Average Resolution Time: Formula and Example

Average Resolution Time (ART) is a customer support metric that measures how long it takes, on average, for a company to fully resolve a customer issue from the moment it is first reported. Unlike First Response Time, which measures the initial reply, ART focuses on the complete time to solve the problem.

A lower Average Resolution Time indicates efficient support operations and better customer experience, while a higher value may suggest bottlenecks, complex issues, or resource constraints.

The formula for Average Resolution Time is:

Average Resolution Time = Total Time to Resolve All Tickets / Number of Resolved Tickets

This metric helps businesses understand how efficiently their support team handles and closes customer issues over a given period.

For example, imagine a support team resolves 40 customer tickets in one week. The total combined time taken to resolve all those tickets is 1,200 hours. The calculation would be:

Average Resolution Time = 1200 / 40 = 30 hours

In this example, the Average Resolution Time is 30 hours, meaning it takes just over a day on average to fully resolve each customer issue.
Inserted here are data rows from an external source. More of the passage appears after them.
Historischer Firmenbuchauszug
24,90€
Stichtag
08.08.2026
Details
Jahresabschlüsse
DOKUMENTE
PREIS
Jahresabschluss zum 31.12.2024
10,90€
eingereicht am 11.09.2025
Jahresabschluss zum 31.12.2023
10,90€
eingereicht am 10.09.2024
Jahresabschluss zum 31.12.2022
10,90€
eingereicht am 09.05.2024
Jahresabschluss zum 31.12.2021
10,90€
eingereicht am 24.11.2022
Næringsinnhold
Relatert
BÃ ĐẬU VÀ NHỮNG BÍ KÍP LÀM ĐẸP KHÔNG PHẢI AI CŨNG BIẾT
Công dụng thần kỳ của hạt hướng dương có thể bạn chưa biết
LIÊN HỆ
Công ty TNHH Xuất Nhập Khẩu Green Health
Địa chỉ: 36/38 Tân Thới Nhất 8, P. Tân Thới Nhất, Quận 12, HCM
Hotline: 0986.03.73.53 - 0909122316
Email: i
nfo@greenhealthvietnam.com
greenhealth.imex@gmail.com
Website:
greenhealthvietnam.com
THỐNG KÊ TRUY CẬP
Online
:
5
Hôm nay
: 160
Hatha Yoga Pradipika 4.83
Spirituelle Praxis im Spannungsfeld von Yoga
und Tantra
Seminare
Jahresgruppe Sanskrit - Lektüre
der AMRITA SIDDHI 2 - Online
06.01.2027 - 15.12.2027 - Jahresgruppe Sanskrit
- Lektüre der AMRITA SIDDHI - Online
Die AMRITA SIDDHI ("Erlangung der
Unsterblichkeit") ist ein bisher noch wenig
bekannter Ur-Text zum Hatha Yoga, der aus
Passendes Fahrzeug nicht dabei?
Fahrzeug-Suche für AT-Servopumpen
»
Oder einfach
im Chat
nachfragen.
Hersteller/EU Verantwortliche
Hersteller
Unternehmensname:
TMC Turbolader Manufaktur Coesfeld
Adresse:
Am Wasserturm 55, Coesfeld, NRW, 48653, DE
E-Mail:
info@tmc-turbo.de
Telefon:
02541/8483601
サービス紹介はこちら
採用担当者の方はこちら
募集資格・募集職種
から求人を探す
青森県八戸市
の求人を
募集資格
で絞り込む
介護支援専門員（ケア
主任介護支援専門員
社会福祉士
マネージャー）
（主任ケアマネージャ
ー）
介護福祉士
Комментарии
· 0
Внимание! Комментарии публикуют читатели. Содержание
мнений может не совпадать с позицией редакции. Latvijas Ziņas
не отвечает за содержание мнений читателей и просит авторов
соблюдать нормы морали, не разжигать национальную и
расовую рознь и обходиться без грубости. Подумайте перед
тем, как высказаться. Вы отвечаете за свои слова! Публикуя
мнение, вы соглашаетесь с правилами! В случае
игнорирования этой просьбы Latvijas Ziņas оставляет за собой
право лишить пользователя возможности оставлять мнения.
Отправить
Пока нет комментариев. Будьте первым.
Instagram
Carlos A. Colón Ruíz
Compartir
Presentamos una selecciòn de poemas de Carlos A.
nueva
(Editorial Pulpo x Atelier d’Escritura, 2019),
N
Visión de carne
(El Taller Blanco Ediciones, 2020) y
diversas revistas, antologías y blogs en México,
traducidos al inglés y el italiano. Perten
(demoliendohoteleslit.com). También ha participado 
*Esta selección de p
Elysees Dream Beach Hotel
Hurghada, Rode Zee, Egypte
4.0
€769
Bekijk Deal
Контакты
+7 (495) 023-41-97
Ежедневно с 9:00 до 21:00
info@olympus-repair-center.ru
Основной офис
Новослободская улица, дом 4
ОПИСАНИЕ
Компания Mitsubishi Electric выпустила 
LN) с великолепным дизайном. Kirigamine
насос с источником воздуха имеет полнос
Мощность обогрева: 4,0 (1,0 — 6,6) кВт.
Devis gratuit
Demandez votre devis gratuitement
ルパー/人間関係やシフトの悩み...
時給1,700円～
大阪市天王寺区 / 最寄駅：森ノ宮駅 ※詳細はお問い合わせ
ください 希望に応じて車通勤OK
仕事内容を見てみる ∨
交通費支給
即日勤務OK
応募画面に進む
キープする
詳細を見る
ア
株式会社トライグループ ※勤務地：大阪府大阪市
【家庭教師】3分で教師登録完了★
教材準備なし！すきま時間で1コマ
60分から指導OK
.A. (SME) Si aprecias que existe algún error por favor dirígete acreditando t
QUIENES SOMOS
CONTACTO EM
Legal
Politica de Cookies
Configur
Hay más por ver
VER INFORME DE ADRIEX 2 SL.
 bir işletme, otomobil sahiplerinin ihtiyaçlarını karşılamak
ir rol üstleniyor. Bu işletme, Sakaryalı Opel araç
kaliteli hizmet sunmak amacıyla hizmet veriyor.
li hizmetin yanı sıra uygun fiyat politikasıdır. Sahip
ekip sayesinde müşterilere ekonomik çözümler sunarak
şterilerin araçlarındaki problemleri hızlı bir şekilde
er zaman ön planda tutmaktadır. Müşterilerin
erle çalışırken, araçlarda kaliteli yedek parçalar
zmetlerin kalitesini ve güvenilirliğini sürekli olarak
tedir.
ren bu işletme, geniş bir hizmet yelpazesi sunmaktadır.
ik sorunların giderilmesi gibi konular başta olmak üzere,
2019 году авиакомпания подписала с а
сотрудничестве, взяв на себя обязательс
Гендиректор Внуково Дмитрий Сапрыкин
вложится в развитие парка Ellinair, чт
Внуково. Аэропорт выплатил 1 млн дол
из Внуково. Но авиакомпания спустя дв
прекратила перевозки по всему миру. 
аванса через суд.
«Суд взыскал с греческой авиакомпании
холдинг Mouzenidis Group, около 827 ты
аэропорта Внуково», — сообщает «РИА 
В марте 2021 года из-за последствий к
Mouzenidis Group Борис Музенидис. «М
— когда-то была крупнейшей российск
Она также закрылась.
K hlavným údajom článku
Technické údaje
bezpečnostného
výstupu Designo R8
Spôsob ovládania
Understanding ART is important because long resolution times can negatively impact customer satisfaction, increase churn risk, and reduce trust in the support process. Faster resolution often leads to higher retention and stronger brand loyalty.

Businesses can improve Average Resolution Time by optimizing ticket routing, improving internal knowledge bases, training support teams, using automation tools, and prioritizing high-impact issues.

When combined with metrics like First Response Time (FRT), Customer Satisfaction Score (CSAT), and Customer Effort Score (CES), Average Resolution Time provides a complete view of support efficiency and customer experience quality.